*Instructions for the task*
Please copy the data below line for line, changing no character, spacing, or line break.

============================================================

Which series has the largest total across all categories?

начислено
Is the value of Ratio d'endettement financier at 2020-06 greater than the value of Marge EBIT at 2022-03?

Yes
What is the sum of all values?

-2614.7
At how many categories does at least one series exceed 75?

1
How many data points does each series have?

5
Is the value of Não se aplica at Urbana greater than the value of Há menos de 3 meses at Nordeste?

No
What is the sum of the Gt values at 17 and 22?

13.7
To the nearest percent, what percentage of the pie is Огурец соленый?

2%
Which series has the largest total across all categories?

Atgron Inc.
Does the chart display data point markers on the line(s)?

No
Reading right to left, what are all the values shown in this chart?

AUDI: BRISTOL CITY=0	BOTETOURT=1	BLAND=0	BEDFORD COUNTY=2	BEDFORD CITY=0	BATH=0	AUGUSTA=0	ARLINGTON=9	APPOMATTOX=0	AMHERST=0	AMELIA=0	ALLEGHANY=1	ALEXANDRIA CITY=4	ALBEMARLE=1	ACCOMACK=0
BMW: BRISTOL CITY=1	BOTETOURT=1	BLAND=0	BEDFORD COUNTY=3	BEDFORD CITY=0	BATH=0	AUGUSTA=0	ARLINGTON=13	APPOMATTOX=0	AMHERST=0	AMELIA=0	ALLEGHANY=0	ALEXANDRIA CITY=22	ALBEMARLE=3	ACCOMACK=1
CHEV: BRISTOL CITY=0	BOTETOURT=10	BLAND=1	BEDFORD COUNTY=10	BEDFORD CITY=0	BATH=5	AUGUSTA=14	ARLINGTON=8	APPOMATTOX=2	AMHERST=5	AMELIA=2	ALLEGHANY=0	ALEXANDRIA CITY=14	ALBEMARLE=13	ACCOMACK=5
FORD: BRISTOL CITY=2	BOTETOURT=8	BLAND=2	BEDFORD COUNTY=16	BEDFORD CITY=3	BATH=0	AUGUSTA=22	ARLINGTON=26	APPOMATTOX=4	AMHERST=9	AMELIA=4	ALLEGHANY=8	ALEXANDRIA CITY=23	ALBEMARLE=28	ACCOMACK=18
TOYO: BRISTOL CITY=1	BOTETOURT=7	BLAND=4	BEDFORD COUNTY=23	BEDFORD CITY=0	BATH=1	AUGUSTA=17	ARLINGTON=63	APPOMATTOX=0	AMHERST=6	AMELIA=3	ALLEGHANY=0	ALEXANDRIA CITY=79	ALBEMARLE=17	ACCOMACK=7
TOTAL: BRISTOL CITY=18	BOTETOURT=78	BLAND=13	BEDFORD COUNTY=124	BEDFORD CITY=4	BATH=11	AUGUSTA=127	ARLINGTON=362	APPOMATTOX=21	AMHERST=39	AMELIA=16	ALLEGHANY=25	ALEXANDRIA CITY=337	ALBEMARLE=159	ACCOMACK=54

============================================================

*Response area*
Which series has the largest total across all categories?

начислено
Is the value of Ratio d'endettement financier at 2020-06 greater than the value of Marge EBIT at 2022-03?

Yes
What is the sum of all values?

-2614.7
At how many categories does at least one series exceed 75?

1
How many data points does each series have?

5
Is the value of Não se aplica at Urbana greater than the value of Há menos de 3 meses at Nordeste?

No
What is the sum of the Gt values at 17 and 22?

13.7
To the nearest percent, what percentage of the pie is Огурец соленый?

2%
Which series has the largest total across all categories?

Atgron Inc.
Does the chart display data point markers on the line(s)?

No
Reading right to left, what are all the values shown in this chart?

AUDI: BRISTOL CITY=0	BOTETOURT=1	BLAND=0	BEDFORD COUNTY=2	BEDFORD CITY=0	BATH=0	AUGUSTA=0	ARLINGTON=9	APPOMATTOX=0	AMHERST=0	AMELIA=0	ALLEGHANY=1	ALEXANDRIA CITY=4	ALBEMARLE=1	ACCOMACK=0
BMW: BRISTOL CITY=1	BOTETOURT=1	BLAND=0	BEDFORD COUNTY=3	BEDFORD CITY=0	BATH=0	AUGUSTA=0	ARLINGTON=13	APPOMATTOX=0	AMHERST=0	AMELIA=0	ALLEGHANY=0	ALEXANDRIA CITY=22	ALBEMARLE=3	ACCOMACK=1
CHEV: BRISTOL CITY=0	BOTETOURT=10	BLAND=1	BEDFORD COUNTY=10	BEDFORD CITY=0	BATH=5	AUGUSTA=14	ARLINGTON=8	APPOMATTOX=2	AMHERST=5	AMELIA=2	ALLEGHANY=0	ALEXANDRIA CITY=14	ALBEMARLE=13	ACCOMACK=5
FORD: BRISTOL CITY=2	BOTETOURT=8	BLAND=2	BEDFORD COUNTY=16	BEDFORD CITY=3	BATH=0	AUGUSTA=22	ARLINGTON=26	APPOMATTOX=4	AMHERST=9	AMELIA=4	ALLEGHANY=8	ALEXANDRIA CITY=23	ALBEMARLE=28	ACCOMACK=18
TOYO: BRISTOL CITY=1	BOTETOURT=7	BLAND=4	BEDFORD COUNTY=23	BEDFORD CITY=0	BATH=1	AUGUSTA=17	ARLINGTON=63	APPOMATTOX=0	AMHERST=6	AMELIA=3	ALLEGHANY=0	ALEXANDRIA CITY=79	ALBEMARLE=17	ACCOMACK=7
TOTAL: BRISTOL CITY=18	BOTETOURT=78	BLAND=13	BEDFORD COUNTY=124	BEDFORD CITY=4	BATH=11	AUGUSTA=127	ARLINGTON=362	APPOMATTOX=21	AMHERST=39	AMELIA=16	ALLEGHANY=25	ALEXANDRIA CITY=337	ALBEMARLE=159	ACCOMACK=54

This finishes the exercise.